The pace is picked up again with the next number and gets everyone swaying to the Mali magic once more. I'm informed by the sound Engineer that the band don't use setlists so it's also quite a game trying to identify the songs. The band are very good musicians and serve their craft well, delighting the crowd and giving them what they want at every turn. The next song creeps in like the first few bars to Hey Joe, the pick licking the fret clean. The song canters into a decent rhythm and quickens towards the end. Lead singer Aliou leads the crowd with cries of "you good" to which the crowd enthusiastically respond with Friday night screams. The band, which includes members with various University degrees, have only recently learned English and it's enough and certainly more Mali than the crowd can retort back. Apollo sees a hypnotic rhythm accompanied by an even more hypnotic guitar solo that transports the soul to a joyous place, the Mali Hendrix, Oumar, leads the crowd with Aliou buoying the crowd further with cries of Mali words which the crowd lap up, high on this new kaleidoscope of sound breaking through the grey Yorkshire night.

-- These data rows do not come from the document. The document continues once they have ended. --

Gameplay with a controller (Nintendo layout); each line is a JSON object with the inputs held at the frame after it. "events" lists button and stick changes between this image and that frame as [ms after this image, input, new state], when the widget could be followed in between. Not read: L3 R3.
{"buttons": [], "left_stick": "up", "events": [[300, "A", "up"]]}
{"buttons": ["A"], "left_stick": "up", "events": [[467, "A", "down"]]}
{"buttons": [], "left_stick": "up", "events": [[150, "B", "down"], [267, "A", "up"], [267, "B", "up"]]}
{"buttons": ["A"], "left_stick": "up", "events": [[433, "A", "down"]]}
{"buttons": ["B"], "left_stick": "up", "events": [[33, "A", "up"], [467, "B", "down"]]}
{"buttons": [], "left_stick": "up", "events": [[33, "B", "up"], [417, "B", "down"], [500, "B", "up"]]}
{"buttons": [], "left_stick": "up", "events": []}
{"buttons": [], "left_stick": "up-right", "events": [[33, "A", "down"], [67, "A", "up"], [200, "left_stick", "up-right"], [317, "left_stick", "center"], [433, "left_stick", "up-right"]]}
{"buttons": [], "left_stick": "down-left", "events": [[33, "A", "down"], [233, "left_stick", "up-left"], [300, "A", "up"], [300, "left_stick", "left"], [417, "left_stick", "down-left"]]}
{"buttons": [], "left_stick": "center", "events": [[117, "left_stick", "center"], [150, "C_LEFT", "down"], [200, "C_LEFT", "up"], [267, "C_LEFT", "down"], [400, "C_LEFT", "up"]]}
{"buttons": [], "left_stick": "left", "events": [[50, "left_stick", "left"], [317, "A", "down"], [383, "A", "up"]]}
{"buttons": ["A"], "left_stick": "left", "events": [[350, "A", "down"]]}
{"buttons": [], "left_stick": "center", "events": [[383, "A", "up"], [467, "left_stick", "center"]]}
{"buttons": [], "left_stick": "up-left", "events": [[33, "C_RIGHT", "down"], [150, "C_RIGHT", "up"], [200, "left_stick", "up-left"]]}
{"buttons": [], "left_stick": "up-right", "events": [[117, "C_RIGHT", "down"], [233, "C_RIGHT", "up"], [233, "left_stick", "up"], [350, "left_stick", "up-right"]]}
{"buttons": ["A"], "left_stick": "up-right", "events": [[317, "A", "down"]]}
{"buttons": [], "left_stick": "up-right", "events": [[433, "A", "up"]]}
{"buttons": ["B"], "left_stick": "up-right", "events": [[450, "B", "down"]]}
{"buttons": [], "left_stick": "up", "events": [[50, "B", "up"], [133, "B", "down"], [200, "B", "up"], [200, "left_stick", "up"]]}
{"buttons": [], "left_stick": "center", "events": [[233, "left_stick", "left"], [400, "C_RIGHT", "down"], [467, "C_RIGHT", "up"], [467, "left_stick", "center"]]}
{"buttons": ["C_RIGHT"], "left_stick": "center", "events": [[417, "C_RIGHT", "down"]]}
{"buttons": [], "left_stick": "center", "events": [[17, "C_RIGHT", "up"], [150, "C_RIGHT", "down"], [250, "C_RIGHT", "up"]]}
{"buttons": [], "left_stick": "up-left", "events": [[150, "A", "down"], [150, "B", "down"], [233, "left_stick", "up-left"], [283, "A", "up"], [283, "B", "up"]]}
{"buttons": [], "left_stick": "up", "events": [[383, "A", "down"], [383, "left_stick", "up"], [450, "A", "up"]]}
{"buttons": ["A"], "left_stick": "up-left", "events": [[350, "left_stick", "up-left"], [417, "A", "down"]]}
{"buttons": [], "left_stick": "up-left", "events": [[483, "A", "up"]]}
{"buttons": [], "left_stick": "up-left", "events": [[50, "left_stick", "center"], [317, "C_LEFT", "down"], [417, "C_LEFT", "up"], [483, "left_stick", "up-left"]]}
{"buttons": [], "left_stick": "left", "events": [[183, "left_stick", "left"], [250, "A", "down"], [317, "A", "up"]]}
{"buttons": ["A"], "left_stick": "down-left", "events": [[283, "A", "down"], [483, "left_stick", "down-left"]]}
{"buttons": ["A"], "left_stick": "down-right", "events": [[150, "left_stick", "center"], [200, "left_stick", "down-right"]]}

One of the mysteries of the music is that the words are in Malise and so its easy to transport oneself and lose yourself in the musical landscape that the band create. The band continue with another trance like slice of African psychedelia that sees the rhythm slow and quicken as if a fever were setting in. The drums and bass provide a foundation of off kilter rhythm that allows lead guitarist Oumar to play free and languish the unmistakable African sound upon the crowd. Next up is Irganda, a crowd favourite and the most polished sounding song of the night, but also the most western sounding song also, maybe the reason why it's a crowd favourite.
The band offer to play all night into the morning, stating that nobody has work tomorrow, the crowd surely would if not for licensing laws. Al Hassidi Terei sees arms aloft and the crowd accepting once more. The song ends with rapturous dancing by all, the crowd trying to mimic the dancing by lead singer Aliou all the while being charmed like a collective snake. The set ends abruptly and quite surprisingly in a very understated way, no silly rock'n'roll pretense here. The encore sees the lead singer perform Mali solo and he's finally joined by the band. The band end with another pleasing rhythmic number which gets the best reception of the night. African psychedelic disco at its best. If you didn't see them, catch them whilst you still can.
Songhoy Blues are a genuine musical treat with honest talent and real stories which is a thoroughly refreshing thing in this time of TV "talent" shows where we are plagued at every turn by the false and the talentless. How lucky we are that bands such as this are still encouraged to thrive and entertain. May it long continue.